[[ TEXT PASSAGE, beginning ]]

Confirmed. Also, ClickBench is working from a batch-loaded data set, which is kind of antithetical to a real-world, real-time analytical database workload.
[Disclosure: I work at StarTree, and we're powered by Apache Pinot.]
We are currently considering / evaluating different methodologies to benchmark more realistic situations for real-time analytics. Potential consideration for your own benchmarking / POCs, or for a future industry benchmark spec:
1. Some sort of "freshness" (data latency) measurement: time for streaming ingestion / indexing / data ready for query. Is it consistent, or are there pauses in ingestion?
2. Some sort of "ingestion scaling" measurement: how many objects per second can you get to before you choke IO? What happens to ingested objects at different payload sizes? (This interacts with "freshness" above; i.e., you might [or might not] be able to throttle ingestion to improve freshness.)
3. Query concurrency/throughput: does your query capacity scale linearly or non-linearly? What happens at 10 QPS? 100 QPS? 1000 QPS? 10000 QPS? 100000 QPS? (Or when does it top out?)
4. Data volume: Are you querying against 1TB? 10TB? 100TB? 1 PB? (More?) This interacts with query concurrency. Because driving 100 QPS against 1 PB is a totally different case than driving 100000 QPS against 1 TB.
5. Data storage type: Are you running against local NVMe, EBS, or S3 buckets? (Maybe even HDD?) Is it all uniform storage, or is it in a tiered storage topology? If tiered, what's the % mix of the different storage types? This is just an increasing reality all vendors need to deal with. Customers want to optimize their spend per use case.
6. Query complexity: Before talking simple "latencies," you have to understand what sort of queries you're running. These aren't simple atomic row CRUD operations like a Redis or a ScyllaDB. How are you doing aggregates? Are you running queries against denormalized data in a single table, or are you doing single JOINs or multiple table complex JOINs?

[[ TEXT PASSAGE, end ]]
[[ RECORDED INFORMATION, beginning ]]

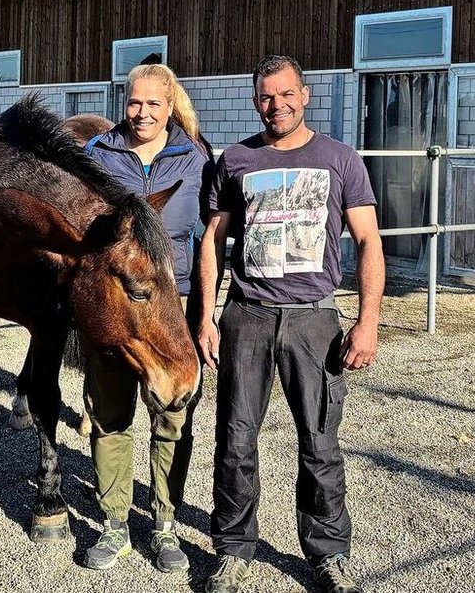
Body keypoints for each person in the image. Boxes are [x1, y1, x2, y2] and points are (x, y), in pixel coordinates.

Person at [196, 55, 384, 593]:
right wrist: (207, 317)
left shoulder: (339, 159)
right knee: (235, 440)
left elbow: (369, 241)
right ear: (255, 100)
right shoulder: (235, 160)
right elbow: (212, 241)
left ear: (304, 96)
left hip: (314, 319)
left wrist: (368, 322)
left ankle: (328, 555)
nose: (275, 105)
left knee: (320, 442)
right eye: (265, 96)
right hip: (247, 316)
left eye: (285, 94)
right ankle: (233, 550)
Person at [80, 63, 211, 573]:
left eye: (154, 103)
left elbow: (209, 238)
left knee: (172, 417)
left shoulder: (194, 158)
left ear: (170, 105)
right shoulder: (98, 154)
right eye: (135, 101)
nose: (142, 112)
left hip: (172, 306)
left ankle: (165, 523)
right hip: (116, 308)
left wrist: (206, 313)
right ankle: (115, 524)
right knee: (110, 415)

[[ RECORDED INFORMATION, end ]]

## [WORK REQUEST 1]
In the benchmarking post, what kind of data set does ClickBench work from?
## [WORK REQUEST 2]
Pick up the benchmarking post after its last sentence and write the next part.
The listing is separate material, unrelated to the benchmarking post.

## [ANSWER SPACE 1]
A batch-loaded data set.

## [ANSWER SPACE 2]
7. Indexing: As pointed out by shadow28, indexes are vital for best performance. Which type of index was used? (Apache Pinot supports about a dozen different types).
And my personal favorite to throw into the mix:
8. Cluster resilience: Great. All of the above worked on a fully-provisioned stable cluster. Now knock out a node. Do it. See what happens. How long before the cluster rebalances and quiesces? What happens to your QPS and latencies during the rebalance, and then after quiescence? Measure that. Now knock out a 2nd node. Maybe a third. How many nodes can you bring down before performance goes non-linear, or the cluster is rendered as utterly unreliable.
This latter I call the "Torpedo test;" and I've been preaching about it for years[1]. How many "torpedos" can you cluster take before it sinks under the waves. It's not specific to real-time OLAP. You can use this kind of methodology to test resilience of any distributed system. And you should probably do this before you hit production.
Looks like they don't configure any indexes for Pinot in their benchmarks, which is one of Pinot's main selling points on the performance front - https://github.com/ClickHouse/ClickBench/issues/37.